South Korea’s farming industry is rife with exploitation of migrant labor, according to a report by Amnesty International released Monday, which alleges violence, squalid housing, excessive working hours, no regular rest days and mandatory unpaid overtime.
Moreover, the rights group says that the Seoul government is directly complicit in ongoing abuses through its Employment Permit System (EPS), which involves some 20,000 migrant agricultural workers from poorer nations such as Nepal, Cambodia and Vietnam.
“The exploitation of migrant farm workers in South Korea is a stain on the country,” said Norma Kang Muico, Asia-Pacific migrant-rights researcher at Amnesty International, in a statement, decrying a “shameful system that allows trafficking for exploitation and forced labor to flourish.”

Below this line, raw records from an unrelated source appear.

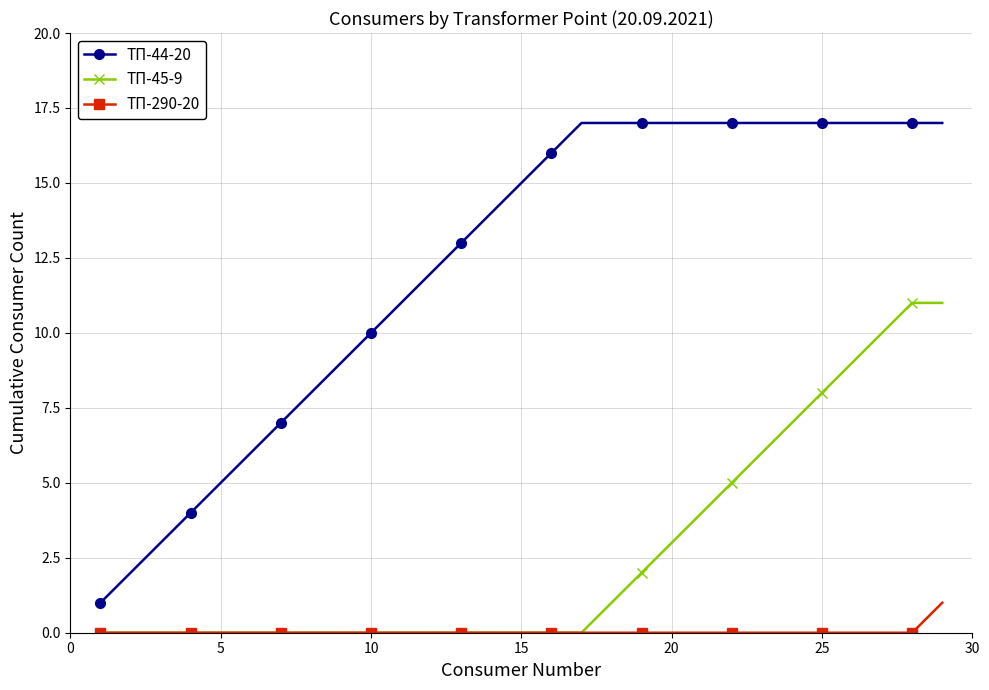

Which series has the largest total across all categories?

ТП-44-20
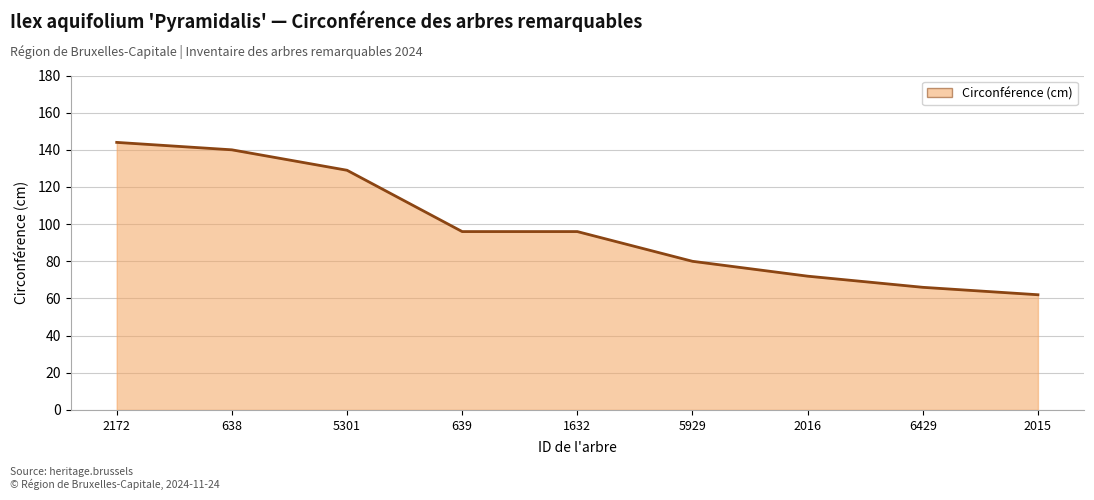

What is the difference between the values at 2016 and 2015?

10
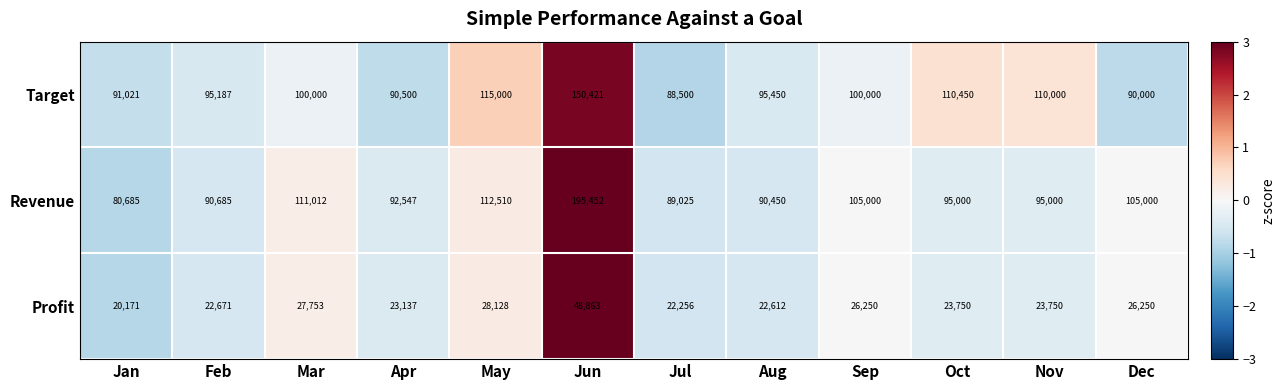

What is the difference between the Revenue values at Sep and Nov?

10000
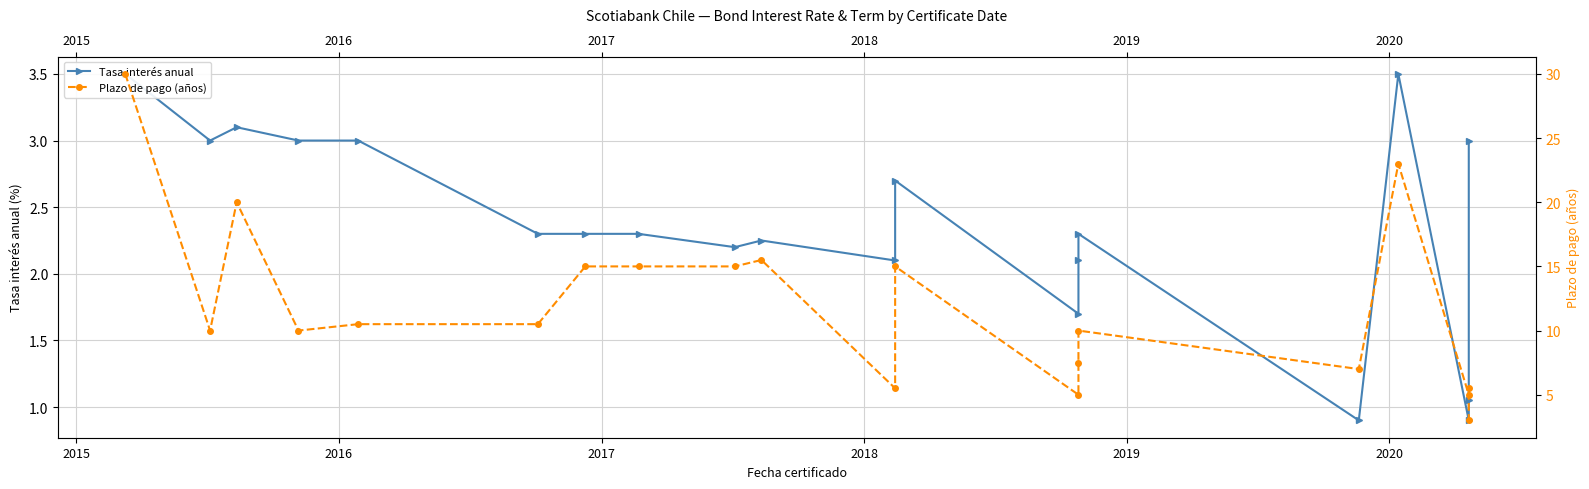

Reading left to right, transcribe all the data shown in this chart.

Tasa interés anual: 3.5	3.0	3.1	3.0	3.0	2.3	2.3	2.3	2.2	2.2	2.1	2.7	1.7	2.1	2.3	0.9	3.5	0.9	1.1	3.0
Plazo de pago (años): 30.0	10.0	20.0	10.0	10.5	10.5	15.0	15.0	15.0	15.5	5.5	15.0	5.0	7.5	10.0	7.0	23.0	5.0	5.5	3.0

Many migrant laborers build up enormous debts equivalent to two years’ salary in order to be included in the EPS scheme, according to Amnesty’s Bitter Harvest report, which is based on dozens of interviews with migrant workers in 10 different locations across South Korea.
While EPS employers have the right to sack migrants without justification, those employed under the scheme have no right to quit or change jobs without a release form, leaving gaping avenues for exploitation. Migrants who quit without permission are labeled “runaways” and are liable for arrest and summary deportation.
“My boss told me that he will never release me and will use me for three years and not allow me to extend my contract,” a 26-year-old Vietnamese woman, who claimed not to have been paid by her employer, told Amnesty.
Other migrants told of physical abuse. One Cambodian worker described being set upon after he sat down in a field due to a sore back. “The manager became furious and grabbed me by the collar,” he said. “The manager’s younger brother held me by the neck while the manager beat me.”
Many migrants spoke of only being paid for days worked during harvest-time despite signing three-year contracts, leaving them destitute and unable to find alternative employment during the harsh winters.
Amnesty International has urged the South Korean government to ensure reasonable work conditions and allow EPS workers to take up alternative employment while complaints are being investigated, among other reforms.
“If South Koreans were trapped in a similar cycle of abuse, there would rightly be outrage,” adds Muico.